> Passage provided:
-- -- --

I then used the mechanical pencil to "paint" the solder paste on the leads. For the QFN part, I just laid the paste across the leads and then used an Exacto-knife to "cut" the spaces between them. It seems like the biggest pitfall is simply using TOO MUCH PASTE. You want just the thinnest layer, and do not even cover the entire pad!
Then I just placed the components in their positions using the tweezers, and did fine adjustment of the QFN32 part with the edge of the tweezers.
Baking was easy. I followed the temperature profile here. But not really... I used the thermostat on the oven, not a real temperature gauge. Basically, just set your oven for 170 C put the boards in and wait 3 minutes. Then raise the temperature to 220 C and shine a bright light in so you can see the boards clearly. After a minute or two the solder will go from grey to silvery. Wait another 30 sec to a minute to be sure that ALL the solder has gone silvery. Then turn off the oven (but leave the boards in there) and crack open the door. You want to cool the boards evenly. After a few minutes, open the door fully, and when they are cool to the touch, pop them out!

-- -- --

> Data records:
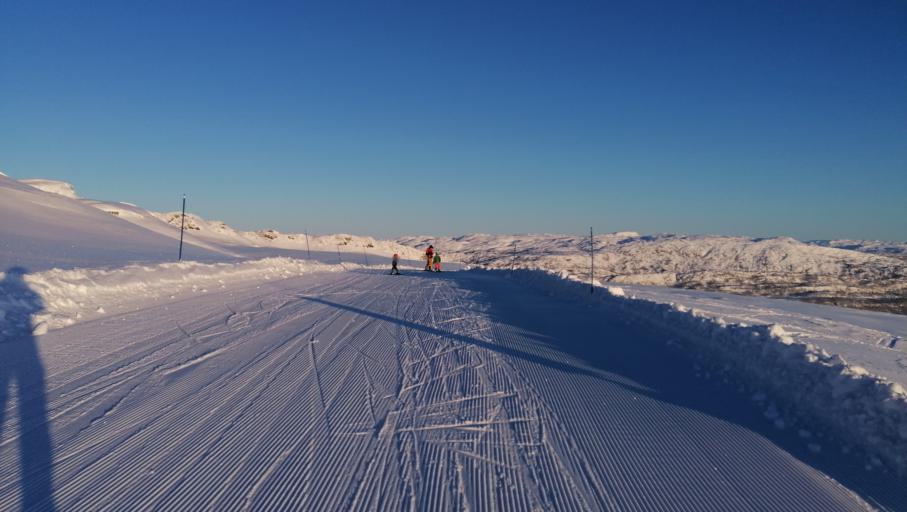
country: NO
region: Aust-Agder
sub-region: Bykle
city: Hovden
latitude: 59.5828
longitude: 7.3315
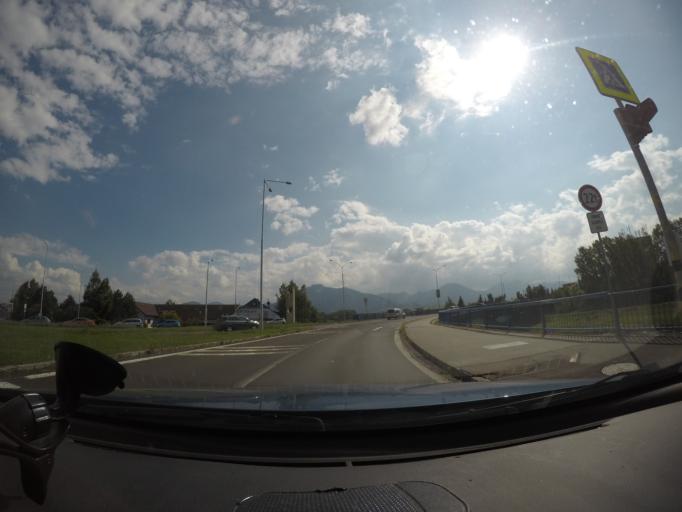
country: SK
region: Zilinsky
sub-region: Okres Liptovsky Mikulas
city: Liptovsky Mikulas
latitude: 49.0837
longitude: 19.6061
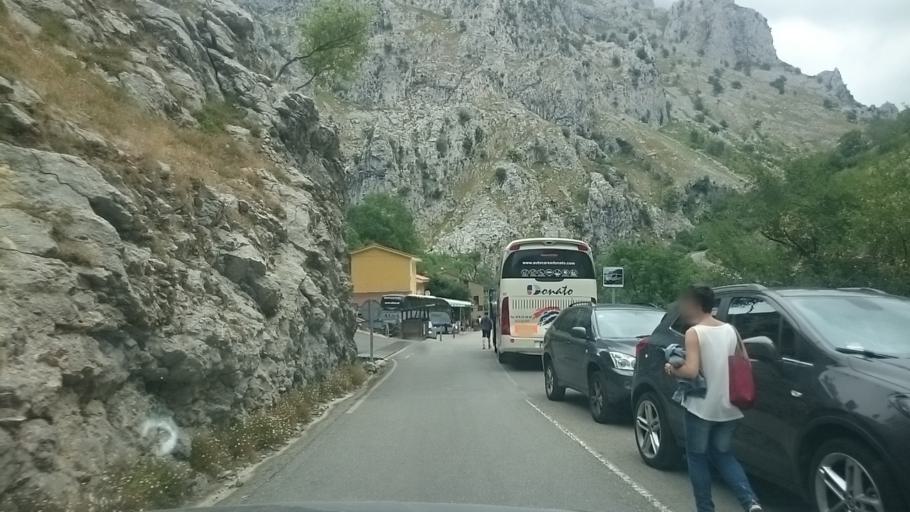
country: ES
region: Asturias
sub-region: Province of Asturias
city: Carrena
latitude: 43.2567
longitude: -4.8332
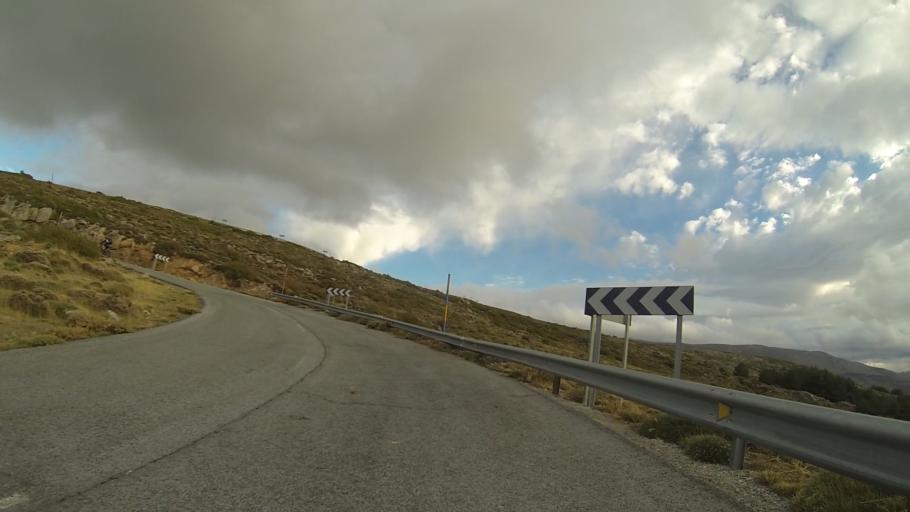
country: ES
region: Andalusia
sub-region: Provincia de Granada
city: Guejar-Sierra
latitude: 37.1213
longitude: -3.4329
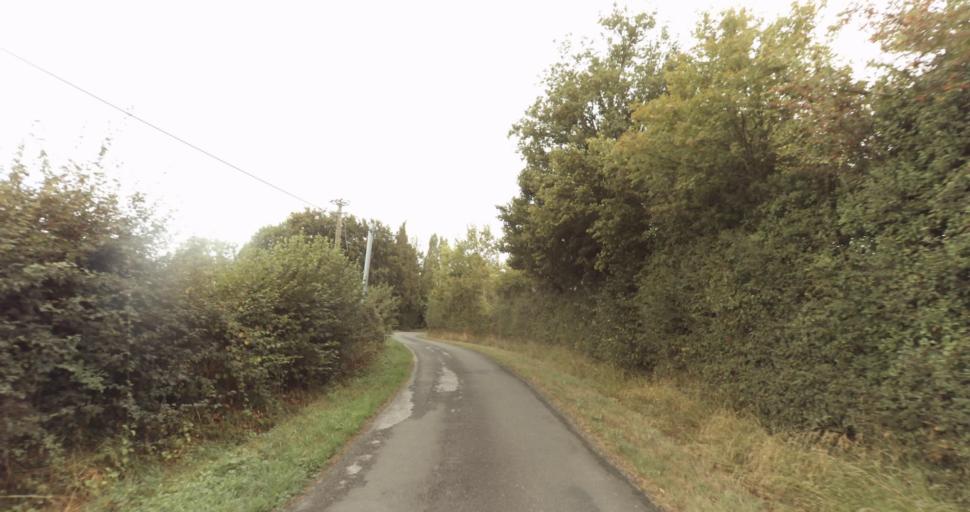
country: FR
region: Lower Normandy
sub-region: Departement de l'Orne
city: Vimoutiers
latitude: 48.8920
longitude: 0.2601
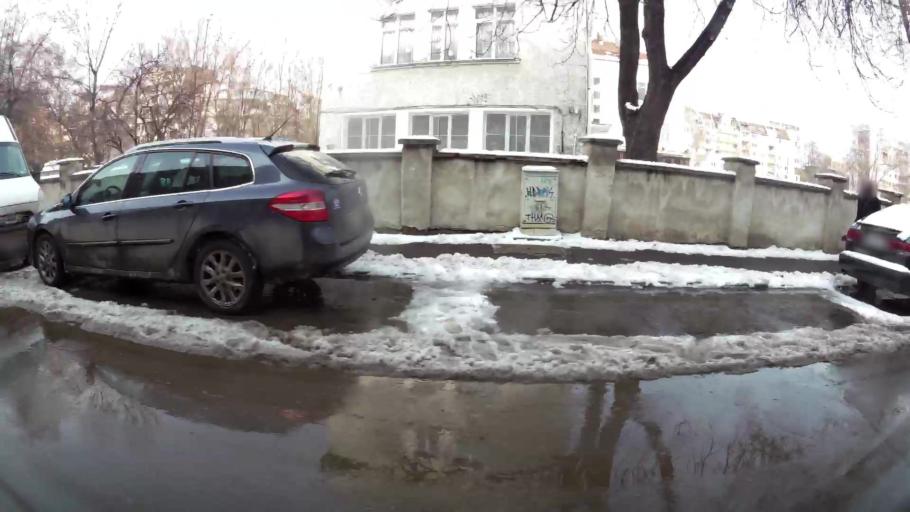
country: BG
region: Sofia-Capital
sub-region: Stolichna Obshtina
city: Sofia
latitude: 42.7057
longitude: 23.3531
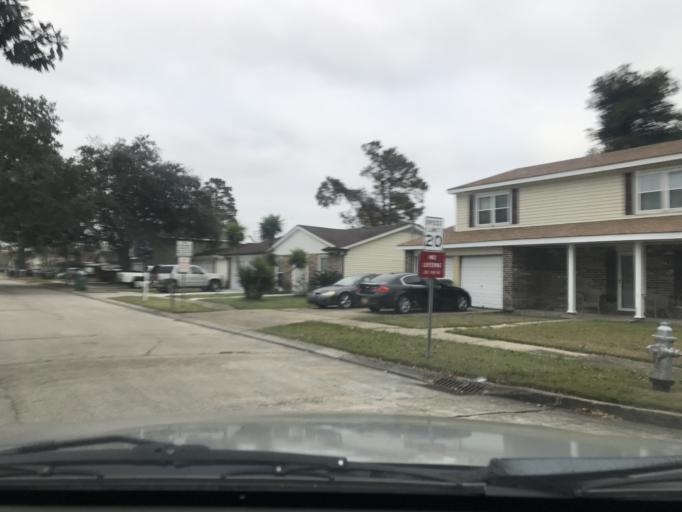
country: US
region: Louisiana
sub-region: Jefferson Parish
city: Woodmere
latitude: 29.8592
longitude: -90.0784
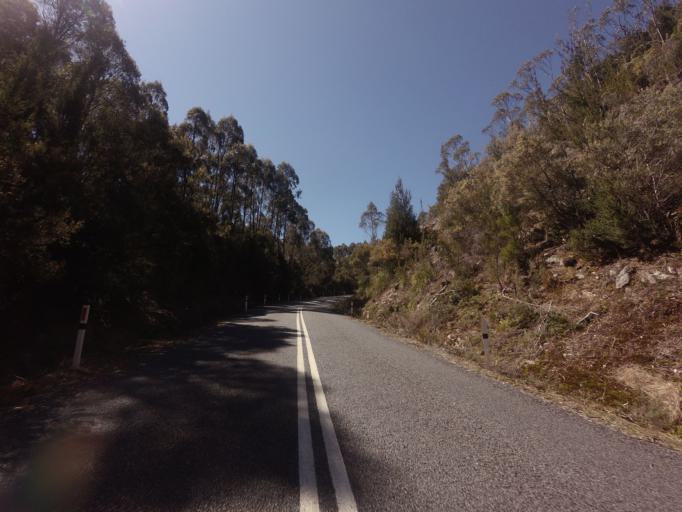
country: AU
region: Tasmania
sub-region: Huon Valley
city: Geeveston
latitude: -42.8144
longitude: 146.3771
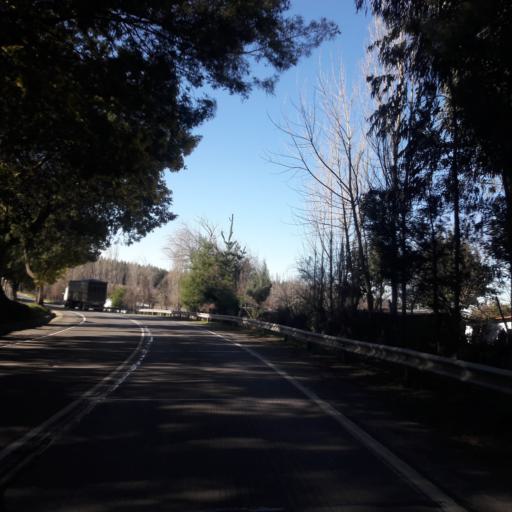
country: CL
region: Araucania
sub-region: Provincia de Malleco
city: Angol
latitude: -37.7417
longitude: -72.6116
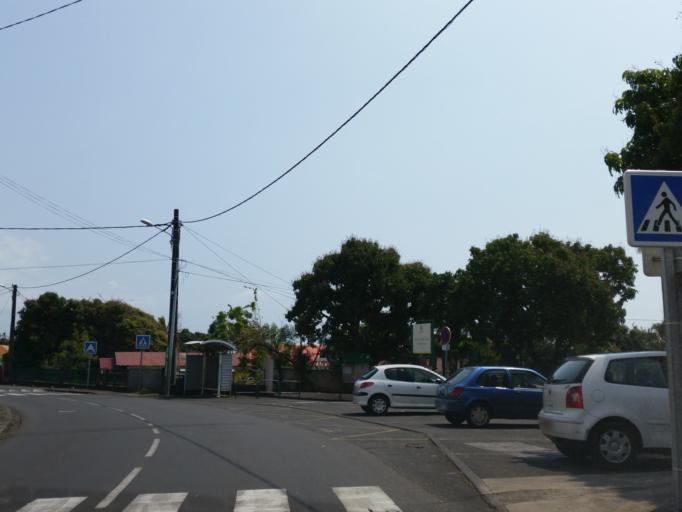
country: RE
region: Reunion
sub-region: Reunion
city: Sainte-Marie
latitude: -20.9124
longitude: 55.5067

-- -- --

> What is being asked: Write the next part of the oven-soldering write-up above, starting after its last sentence.

> Final result:
I did 4 boards and had 2 solder bridges on the QFN parts. Every other part worked without any issues.
If you have a bridge (you can see it), paint the entire side of the part with a gob of rosin. Then place your solder wick over all of the leads and heat it all up with a clean iron on top of the wick. The rosin will help the solder flow and it will either flow onto the pins, or onto your wick. Easy!
So if you are a DIYer who has been leery of using SMT parts, I'd say "go for it"!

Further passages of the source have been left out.